Problem requirements — The reply should contain every entry below exactly as written, with no images.

++++++++++++++++++++

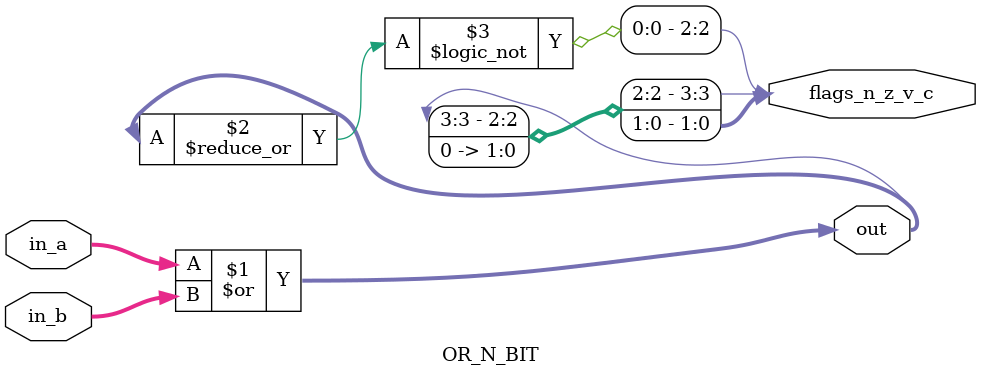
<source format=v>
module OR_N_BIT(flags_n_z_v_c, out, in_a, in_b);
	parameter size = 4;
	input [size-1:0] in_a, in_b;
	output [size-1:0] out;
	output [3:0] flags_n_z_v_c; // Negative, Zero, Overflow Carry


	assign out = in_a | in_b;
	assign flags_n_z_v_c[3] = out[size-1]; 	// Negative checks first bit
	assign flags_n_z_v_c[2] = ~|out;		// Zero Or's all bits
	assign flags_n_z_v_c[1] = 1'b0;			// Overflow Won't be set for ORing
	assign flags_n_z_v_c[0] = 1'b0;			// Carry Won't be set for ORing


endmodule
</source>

++++++++++++++++++++

The answer —
<source format=v>
module OR_N_BIT(flags_n_z_v_c, out, in_a, in_b);
	parameter size = 4;
	input [size-1:0] in_a, in_b;
	output [size-1:0] out;
	output [3:0] flags_n_z_v_c; // Negative, Zero, Overflow Carry


	assign out = in_a | in_b;
	assign flags_n_z_v_c[3] = out[size-1]; 	// Negative checks first bit
	assign flags_n_z_v_c[2] = ~|out;		// Zero Or's all bits
	assign flags_n_z_v_c[1] = 1'b0;			// Overflow Won't be set for ORing
	assign flags_n_z_v_c[0] = 1'b0;			// Carry Won't be set for ORing


endmodule
</source>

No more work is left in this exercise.